Le darei però un altro spunto. Non può essere anche il sistema normativo, regolamentare un ostacolo all’adozione di nuove tecnologie volte ad aumentare la produttività?
1) è difficile ridurre il personale a fronte di efficientamenti organizzativi
2) innovare, adottare nuove tecnologie richiede la modifica di prassi amministrative consolidate, modifica resa spesso impossibile dall’arretratezza della PA, e da un interpretazione molto formalista delle norme
3) innovare può comportare dei rischi e presunti tali, per cui un management volto a preservare se stesso ed i suoi rischi ritarda l’adozione di nuove tecnologie se queste lo espongono a rischi (pensi al conducente singolo sui treni di cui i sistemi di sicurezza garantiscono oggi arresto immediato in caso di malore del macchinista unico contro cui si scagliarono i sindacati alla luce di rischi del tutto presunti).
Molto cordialmente,
Guido
emilio
Analisi molto interessante. Trovo tuttavia poco giustificate e tutto sommato non basate su dati effettivi la chiosa finale in cui tutto il mancato guadagno da pratiche manageriali non attente all’IT viene addebitato al solito familismo delle aziende meridionali. Mi sembra un pre-concetto che andrebbe invece meglio dimostrato. Non sono affatto sicuro della questione invece la causa profonda non può essere molto più facilmente: che il “mercato” italiano in particolare al SUD non riesce a premiare adeguatamente le aziende che “lavorano meglio”? siano esse per pratiche manageriali, IT od altro? non è una spiegazione molto più plausibile? d’altra parte alcune aziende ad impronta familiare come ad es. Mediaset non sono molto meglio sviluppate di tante altre?
Paolo Ottomano
Nemmeno io sono convinto che le aziende meridionali siano gestite peggio a prescindere, e vanno anche considerate le condizioni in cui sono costrette a operare (e non è colpa loro): meno infrastrutture, meno finanziamenti. Ho un’esperienza lavorativa molto limitata, essendomi laureato solo 5 anni fa, ma nelle aziende in cui ho lavorato (stage, progetto, tempo determinato) raramente i manager sapevano cosa fare e/o riuscivano a delegare a persone competenti, che pure pagavano per lavorare. Ed erano tutte aziende di Milano e provincia, anche internazionali. Questo vuol dire, purtroppo, che si può fatturare (e non poco) anche con una gestione non troppo buona, senza neanche saper usare un programma di videoscrittura o conoscere l’utilità di un back-up. Figuriamoci adottare strutture IT “complesse”…
Luigi Calabrone
In questo articolo, a proposito della scarsa produttività delle imprese italiane, si parla, con linguaggio troppo accademico, di “management inadeguato”: Concordo, ma, a mio parere, questa espressione, a sua volta, è inadeguata, se non si dice anche, più chiaramente, che, numericamente, in Italia, prevalgono le aziende piccolissime, per es. da 1 a 10 persone. L’imprenditore, a sua volta, ha un livello di istruzione formale molto basso. Come si può pensare che in questa situazione, qualsiasi applicazione informatica possa aumentare la produttività? Mancano i presupposti, in primo luogo dimensionali e in secondo luogo culturali. E’ lo stesso motivo per cui in questo tipo di aziende non vengono impiegati laureati. Così l’Italia ristagna, con un circolo vizioso difficile da rompere.
GUIDO DELLA VALLE
Per il signor Emilio
https://www.lavoce.info/archives/42070/se-lazienda-e-solo-una-questione-di-famiglia/
la chiosa finale è ben supportata da dati oggettivi.

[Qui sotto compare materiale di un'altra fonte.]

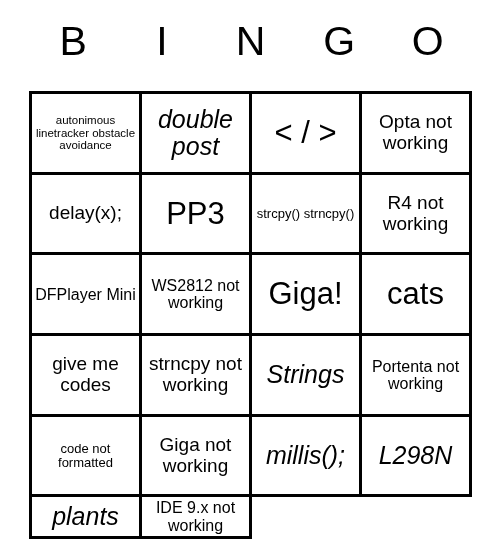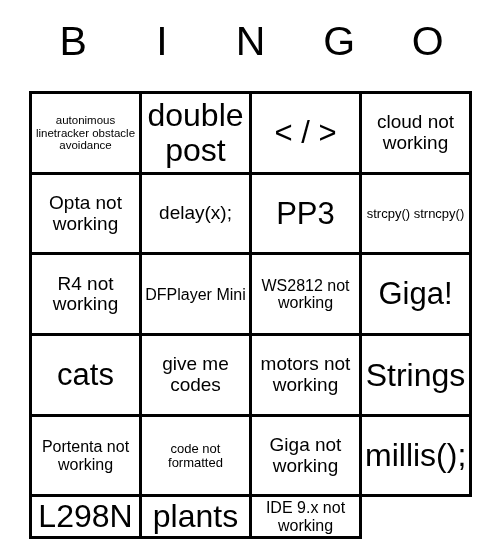--- a/index.html
+++ b/index.html
@@ -75,7 +75,7 @@
   .s-sm  { font-size: 13px; }
   .s-md  { font-size: 16px; }
   .s-lg  { font-size: 19px; }
-  .s-xl  { font-size: 32px; }
+  .s-xl  { font-size: 25px; font-style: italic; }
   .s-xxl { font-size: 31px; }
 </style>
 </head>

Quanto alla circostanza che il mercato italiano non premia le aziende che lavorano meglio, questo è ovvio. La concorrenza premia le aziende che lavorano meglio, ma in Italia la concorrenza è ingessata da rendite di posizione, scarsa contendibilità,, avversione ad accettare nuove prassi organizzative e la conseguenza ultima della concorrenza: che le aziende mal gestite scompaiano per far posto a quelle più efficienti
umberto
negli stessi anni è possibile capire quale % del pil era generata dallo stato ?

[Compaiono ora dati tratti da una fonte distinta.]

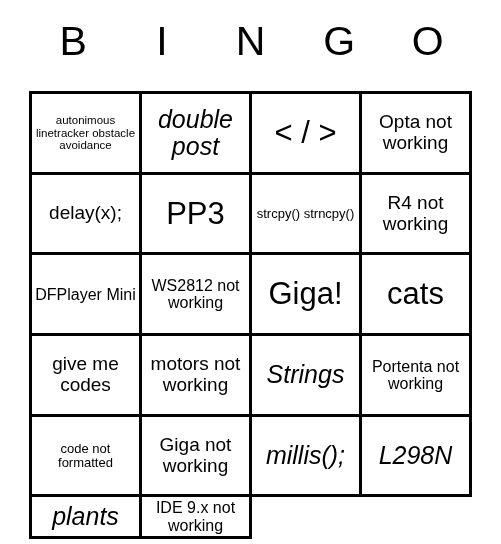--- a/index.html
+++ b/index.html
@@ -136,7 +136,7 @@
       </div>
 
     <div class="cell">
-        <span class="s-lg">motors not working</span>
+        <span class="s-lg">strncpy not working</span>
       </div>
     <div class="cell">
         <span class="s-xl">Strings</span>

Oggi mi sembra sia del 75%.
Renato Chahinian
Concordo pienamente con i risultati di questa importante analisi, in quanto ritengo che la qualità imprenditoriale sia quella che fa la differenza, sia per l’adozione di nuove tecnologie, sia per una loro applicazione efficiente ed efficace con esiti positivi proprio nella produttività. Sono meno d’accordo sul rimedio esclusivo delle multinazionali: anche se è indubbio ipotizzare la competenza dei loro manager, si può notare che il valore aggiunto di tali aziende va in buona parte altrove (solo i redditi di lavoro rimangono generalmente nell’area) e che gli obiettivi dei manager sono orientati ad una produttività di gruppo che causa spesso dismissioni dolorose ed improvvise nei tessuti economici locali, non appena sorgano nuove opportunità altrove.
In realtà, a mio giudizio, la strada maestra è la più faticosa: una forte promozione pubblica e privata (a diversi livelli) della formazione necessaria a capire la validità e la convenienza delle strategie innovative. Quando si è compreso questo, le competenze tecniche si trovano, anche perchè esiste un mondo variegato della consulenza che è sottoutilizzato proprio per la scarsa sensibilità manageriale verso l’innovazione.